И откуда взялись эти присловья? Может быть, в детских душах неосознанно трепетала общенародная память о сорок первом годе, когда началась война, и о сорок восьмом, когда закончился послевоенный голод? Как бы то ни было, нашими играми управляла улица, она всегда все знала, все умела, всему учила – надеюсь, хорошему, потому что шпана в слободе не водилась. Или мы не знали о ней?
Тетя Тося и двоюродные мои старшие сестренки были рукодельницами, и в летней кухне, и на стенах в нашем доме висели коврики из мешковины и медицинских бинтов с лоскутными рисунками, а на полах красовались связанные из лоскутов и старых чулок половики. «Пылесборники», – смеялась матушка, но пылесборники служили нам много лет, и даже когда в доме появился первый настоящий ковер, эти самодельные половики, уже поблекшие, выцветшие от стирок, потихоньку лежали-полеживали во всех комнатах.
Тетя Тося никогда ничего не выбрасывала – ни газет, ни склянок, ни коробок, ни тряпок каких-нибудь.
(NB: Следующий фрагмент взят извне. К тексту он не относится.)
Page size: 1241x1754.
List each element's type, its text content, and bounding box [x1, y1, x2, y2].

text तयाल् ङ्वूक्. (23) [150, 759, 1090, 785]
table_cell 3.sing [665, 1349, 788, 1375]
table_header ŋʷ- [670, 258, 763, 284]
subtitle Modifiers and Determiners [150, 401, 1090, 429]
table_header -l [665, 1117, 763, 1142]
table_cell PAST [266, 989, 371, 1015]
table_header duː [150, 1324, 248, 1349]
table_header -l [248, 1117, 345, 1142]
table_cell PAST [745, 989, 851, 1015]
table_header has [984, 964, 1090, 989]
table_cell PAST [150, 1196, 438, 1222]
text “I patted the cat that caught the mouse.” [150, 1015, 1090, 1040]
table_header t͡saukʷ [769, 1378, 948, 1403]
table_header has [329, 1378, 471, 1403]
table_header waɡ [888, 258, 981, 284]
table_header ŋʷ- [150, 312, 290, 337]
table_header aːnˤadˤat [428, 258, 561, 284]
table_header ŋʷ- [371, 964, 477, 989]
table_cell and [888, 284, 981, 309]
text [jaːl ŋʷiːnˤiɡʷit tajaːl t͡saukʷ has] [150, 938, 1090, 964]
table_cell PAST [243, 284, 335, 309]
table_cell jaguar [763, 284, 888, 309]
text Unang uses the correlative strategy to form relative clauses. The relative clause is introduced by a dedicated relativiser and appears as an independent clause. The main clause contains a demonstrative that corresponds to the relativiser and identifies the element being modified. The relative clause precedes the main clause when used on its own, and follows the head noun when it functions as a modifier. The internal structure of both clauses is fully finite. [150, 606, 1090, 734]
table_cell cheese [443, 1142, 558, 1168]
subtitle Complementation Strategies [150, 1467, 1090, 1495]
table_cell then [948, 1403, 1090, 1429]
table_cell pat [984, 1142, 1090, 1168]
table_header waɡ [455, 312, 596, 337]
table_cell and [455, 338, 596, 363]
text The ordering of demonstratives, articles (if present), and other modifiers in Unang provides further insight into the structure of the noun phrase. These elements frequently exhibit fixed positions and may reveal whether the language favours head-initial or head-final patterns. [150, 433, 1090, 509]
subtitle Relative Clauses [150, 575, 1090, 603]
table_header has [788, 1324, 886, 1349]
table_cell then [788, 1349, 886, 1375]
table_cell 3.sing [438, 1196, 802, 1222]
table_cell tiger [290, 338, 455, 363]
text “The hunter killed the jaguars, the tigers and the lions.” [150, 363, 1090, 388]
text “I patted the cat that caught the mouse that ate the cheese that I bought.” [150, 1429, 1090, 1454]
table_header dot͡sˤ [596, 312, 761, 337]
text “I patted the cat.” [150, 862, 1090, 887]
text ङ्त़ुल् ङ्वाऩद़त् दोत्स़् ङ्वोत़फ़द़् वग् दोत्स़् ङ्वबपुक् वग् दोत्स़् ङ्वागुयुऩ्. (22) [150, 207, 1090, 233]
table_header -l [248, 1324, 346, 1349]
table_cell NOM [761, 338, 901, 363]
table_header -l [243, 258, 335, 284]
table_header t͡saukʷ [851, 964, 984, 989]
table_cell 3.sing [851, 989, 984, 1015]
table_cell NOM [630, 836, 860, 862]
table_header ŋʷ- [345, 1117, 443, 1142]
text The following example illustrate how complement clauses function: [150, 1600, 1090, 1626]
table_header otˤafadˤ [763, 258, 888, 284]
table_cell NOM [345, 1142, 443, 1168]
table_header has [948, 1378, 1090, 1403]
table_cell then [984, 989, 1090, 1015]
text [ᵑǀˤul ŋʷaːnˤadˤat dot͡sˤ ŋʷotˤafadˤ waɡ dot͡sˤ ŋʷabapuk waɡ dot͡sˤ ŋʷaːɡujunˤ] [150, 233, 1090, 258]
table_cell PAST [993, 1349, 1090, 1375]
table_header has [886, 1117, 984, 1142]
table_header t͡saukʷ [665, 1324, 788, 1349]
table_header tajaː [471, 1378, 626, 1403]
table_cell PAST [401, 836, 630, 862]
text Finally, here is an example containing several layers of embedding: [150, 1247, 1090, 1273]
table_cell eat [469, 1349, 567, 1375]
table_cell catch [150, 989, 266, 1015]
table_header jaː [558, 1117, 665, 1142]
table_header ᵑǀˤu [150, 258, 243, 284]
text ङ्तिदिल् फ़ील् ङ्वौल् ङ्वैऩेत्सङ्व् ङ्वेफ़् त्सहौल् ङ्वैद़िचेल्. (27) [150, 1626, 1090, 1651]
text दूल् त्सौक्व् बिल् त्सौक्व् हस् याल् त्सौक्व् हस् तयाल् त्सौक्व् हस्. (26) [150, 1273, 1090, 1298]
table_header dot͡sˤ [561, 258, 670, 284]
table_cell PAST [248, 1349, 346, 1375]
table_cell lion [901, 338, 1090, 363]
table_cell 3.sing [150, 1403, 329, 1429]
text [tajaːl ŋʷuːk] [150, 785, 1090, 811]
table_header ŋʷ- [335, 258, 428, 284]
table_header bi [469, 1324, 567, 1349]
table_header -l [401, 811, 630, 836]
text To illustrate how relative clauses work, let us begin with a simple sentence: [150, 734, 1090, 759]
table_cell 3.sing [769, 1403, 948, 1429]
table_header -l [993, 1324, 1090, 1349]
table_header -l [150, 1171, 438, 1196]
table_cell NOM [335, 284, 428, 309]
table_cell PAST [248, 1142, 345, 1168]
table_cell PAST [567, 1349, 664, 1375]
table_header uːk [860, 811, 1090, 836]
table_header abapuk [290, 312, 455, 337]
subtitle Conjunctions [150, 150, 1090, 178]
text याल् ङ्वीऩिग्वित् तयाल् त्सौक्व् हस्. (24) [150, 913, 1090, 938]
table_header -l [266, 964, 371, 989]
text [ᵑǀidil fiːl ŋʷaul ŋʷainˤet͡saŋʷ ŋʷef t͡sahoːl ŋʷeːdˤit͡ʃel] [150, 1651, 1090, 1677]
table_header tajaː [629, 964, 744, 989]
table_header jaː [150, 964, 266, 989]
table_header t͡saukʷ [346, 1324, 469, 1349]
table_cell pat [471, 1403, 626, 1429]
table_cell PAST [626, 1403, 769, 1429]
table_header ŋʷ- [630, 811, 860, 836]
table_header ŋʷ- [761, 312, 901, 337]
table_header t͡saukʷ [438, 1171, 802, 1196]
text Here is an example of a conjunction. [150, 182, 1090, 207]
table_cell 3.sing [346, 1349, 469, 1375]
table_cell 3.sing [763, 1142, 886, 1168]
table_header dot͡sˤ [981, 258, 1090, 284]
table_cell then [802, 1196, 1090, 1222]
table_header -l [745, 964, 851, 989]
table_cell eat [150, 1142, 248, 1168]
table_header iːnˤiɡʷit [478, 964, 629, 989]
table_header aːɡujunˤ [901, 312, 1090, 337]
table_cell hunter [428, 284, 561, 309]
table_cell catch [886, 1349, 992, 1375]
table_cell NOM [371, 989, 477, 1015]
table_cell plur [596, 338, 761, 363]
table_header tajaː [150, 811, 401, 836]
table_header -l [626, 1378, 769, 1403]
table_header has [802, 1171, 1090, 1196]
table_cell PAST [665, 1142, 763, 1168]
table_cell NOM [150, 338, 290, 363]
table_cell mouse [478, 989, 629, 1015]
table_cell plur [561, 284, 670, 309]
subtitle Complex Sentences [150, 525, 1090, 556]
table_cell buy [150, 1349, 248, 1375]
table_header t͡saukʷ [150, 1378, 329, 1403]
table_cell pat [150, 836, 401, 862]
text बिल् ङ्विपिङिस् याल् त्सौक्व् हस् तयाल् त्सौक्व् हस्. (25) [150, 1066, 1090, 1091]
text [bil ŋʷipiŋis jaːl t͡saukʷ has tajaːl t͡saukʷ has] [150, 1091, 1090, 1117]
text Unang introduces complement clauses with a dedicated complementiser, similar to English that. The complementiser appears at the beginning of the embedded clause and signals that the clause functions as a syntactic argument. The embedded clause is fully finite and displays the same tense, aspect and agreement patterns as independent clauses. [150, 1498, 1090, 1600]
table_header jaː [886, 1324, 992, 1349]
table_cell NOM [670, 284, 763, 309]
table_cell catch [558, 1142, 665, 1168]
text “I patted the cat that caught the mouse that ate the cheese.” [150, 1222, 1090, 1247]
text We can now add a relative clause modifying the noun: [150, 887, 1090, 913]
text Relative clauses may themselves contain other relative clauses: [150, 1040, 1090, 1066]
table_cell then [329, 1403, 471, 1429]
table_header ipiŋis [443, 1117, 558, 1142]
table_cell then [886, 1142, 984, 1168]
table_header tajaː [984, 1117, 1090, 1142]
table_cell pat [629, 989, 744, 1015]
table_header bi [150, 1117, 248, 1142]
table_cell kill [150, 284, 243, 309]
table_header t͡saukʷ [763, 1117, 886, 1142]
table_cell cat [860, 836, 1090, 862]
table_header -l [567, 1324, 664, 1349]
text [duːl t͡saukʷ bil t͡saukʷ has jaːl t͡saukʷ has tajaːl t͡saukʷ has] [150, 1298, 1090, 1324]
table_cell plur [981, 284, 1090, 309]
Впрочем, все сестры мамины были такие же боязливые соберихи: и Тося, и Маня, и Пава, да и мама сроду боялась расстаться с самым малым клочком прожитого. Из старых пальтовых подкладок тетя Тося выстегивала халаты, они переливались реденьким светом старенькой спаржи, словно настоящие дорогие атласы, и поэтому назывались барскими. Своего халата я стеснялась и при людях никогда не надевала, и он до сих пор хранится на антресолях среди доброго старья, с которым так жаль расстаться!